Question: As visible on the slide 9, I have to calculate the jacobian matrix H for my measurement-function h. The slide points that very well out, in the correction step is H the jacobian matrix and h is my measurement function.

So if I want to consider all elements of the measurement vektor, h would be in my opinion the following matrix:

$$h = \begin{pmatrix} 1 & 0 & 0 & 0 \\ 0 & 1 & 0 & 0 \\ 0 & 0 & 1 & 0 \\ 0 & 0 & 0 & 1 \end{pmatrix}$$

because

$$z_k = h*x_t = \begin{pmatrix} 1 & 0 & 0 & 0 \\ 0 & 1 & 0 & 0 \\ 0 & 0 & 1 & 0 \\ 0 & 0 & 0 & 1 \end{pmatrix} * \begin{pmatrix} x_{t,x} \\ x_{t,y} \\ x_{t,\varphi} \\ x_{t,v} \end{pmatrix}$$

(x_t is the current measurement vector)
Therefore $$z_k = x_t$$

But in that case the jacobian matrix $$J(h)=H$$ becomes

$$H = \begin{pmatrix} 0 & 0 & 0 & 0 \\ 0 & 0 & 0 & 0 \\ 0 & 0 & 0 & 0 \\ 0 & 0 & 0 & 0 \end{pmatrix}$$

And this means, that the whole correction step of the EKF does not work, because the Kalman gain-matrix also becomes a zero matrix (See again slide 9, there are some matrix multiplications where H is used.
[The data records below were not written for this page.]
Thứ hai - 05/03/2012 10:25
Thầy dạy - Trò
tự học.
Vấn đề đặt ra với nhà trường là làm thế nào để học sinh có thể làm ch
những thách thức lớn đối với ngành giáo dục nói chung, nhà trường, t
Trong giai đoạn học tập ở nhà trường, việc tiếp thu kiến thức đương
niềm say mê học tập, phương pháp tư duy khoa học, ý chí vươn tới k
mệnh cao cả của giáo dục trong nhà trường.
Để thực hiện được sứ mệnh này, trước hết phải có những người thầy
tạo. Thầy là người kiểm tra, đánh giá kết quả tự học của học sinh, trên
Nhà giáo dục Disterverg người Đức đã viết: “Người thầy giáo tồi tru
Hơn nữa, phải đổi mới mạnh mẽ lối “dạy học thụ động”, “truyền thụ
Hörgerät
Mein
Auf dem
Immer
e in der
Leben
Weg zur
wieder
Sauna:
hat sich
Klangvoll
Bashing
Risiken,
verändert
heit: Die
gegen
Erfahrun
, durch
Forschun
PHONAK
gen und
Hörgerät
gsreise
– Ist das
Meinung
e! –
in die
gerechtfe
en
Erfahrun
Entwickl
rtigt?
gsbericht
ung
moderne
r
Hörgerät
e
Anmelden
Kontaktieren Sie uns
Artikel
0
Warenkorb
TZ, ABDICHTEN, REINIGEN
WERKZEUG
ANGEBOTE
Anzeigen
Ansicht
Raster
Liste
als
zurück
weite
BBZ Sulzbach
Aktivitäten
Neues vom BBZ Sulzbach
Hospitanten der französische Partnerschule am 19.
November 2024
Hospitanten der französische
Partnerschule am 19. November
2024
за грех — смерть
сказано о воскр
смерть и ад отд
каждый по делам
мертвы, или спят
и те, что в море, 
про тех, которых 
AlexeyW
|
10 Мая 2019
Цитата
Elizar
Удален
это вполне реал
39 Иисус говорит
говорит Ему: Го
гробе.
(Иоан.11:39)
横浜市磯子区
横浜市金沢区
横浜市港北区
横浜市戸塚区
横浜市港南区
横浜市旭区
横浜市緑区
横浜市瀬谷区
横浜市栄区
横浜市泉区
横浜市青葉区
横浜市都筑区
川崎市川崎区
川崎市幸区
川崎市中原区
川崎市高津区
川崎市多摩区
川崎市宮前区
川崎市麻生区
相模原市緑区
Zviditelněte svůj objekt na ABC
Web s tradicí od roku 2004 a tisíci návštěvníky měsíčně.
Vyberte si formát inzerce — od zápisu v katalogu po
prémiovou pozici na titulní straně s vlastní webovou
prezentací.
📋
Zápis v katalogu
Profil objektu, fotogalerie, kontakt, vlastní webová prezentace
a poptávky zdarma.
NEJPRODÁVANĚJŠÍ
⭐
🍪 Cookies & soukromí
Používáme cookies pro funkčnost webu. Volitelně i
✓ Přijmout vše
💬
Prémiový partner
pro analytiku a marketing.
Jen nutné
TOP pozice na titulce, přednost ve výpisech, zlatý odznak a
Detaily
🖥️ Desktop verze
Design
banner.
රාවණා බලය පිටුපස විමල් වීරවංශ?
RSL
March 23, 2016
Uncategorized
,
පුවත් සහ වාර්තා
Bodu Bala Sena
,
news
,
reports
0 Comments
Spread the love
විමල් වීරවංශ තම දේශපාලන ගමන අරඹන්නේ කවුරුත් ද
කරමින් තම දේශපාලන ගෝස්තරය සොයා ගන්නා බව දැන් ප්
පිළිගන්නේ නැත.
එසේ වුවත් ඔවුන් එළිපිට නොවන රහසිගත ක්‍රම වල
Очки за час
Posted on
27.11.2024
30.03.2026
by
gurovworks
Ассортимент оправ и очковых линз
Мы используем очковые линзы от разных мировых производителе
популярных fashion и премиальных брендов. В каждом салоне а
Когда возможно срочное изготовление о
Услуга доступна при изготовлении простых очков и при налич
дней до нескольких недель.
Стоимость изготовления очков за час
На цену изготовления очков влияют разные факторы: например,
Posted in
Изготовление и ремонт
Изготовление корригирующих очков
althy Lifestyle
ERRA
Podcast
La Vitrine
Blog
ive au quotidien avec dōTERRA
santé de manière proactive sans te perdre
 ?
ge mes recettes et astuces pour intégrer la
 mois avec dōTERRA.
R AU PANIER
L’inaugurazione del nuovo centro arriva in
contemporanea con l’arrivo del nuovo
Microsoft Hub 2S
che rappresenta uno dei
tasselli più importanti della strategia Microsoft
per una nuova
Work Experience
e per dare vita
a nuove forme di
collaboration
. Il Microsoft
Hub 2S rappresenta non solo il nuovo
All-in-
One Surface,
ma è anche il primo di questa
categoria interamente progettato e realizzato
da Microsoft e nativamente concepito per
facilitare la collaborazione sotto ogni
When H contains just zeros the gain $$K_K$$ also becomes zero).

So to conclude: I think I haven't understood the meaning of h and how to calculate H. I appriciate any help and apologize for my english, because Im not a native speaker :)

2. Apr 20, 2013

### Stephen Tashi

), $h$ is a vector valued function, not a matrix. In you example it would be the function $h(x,y,\varphi,v) = (x,y,\varphi,v)$. So the Jacobian of this function is not found by differentiating constants.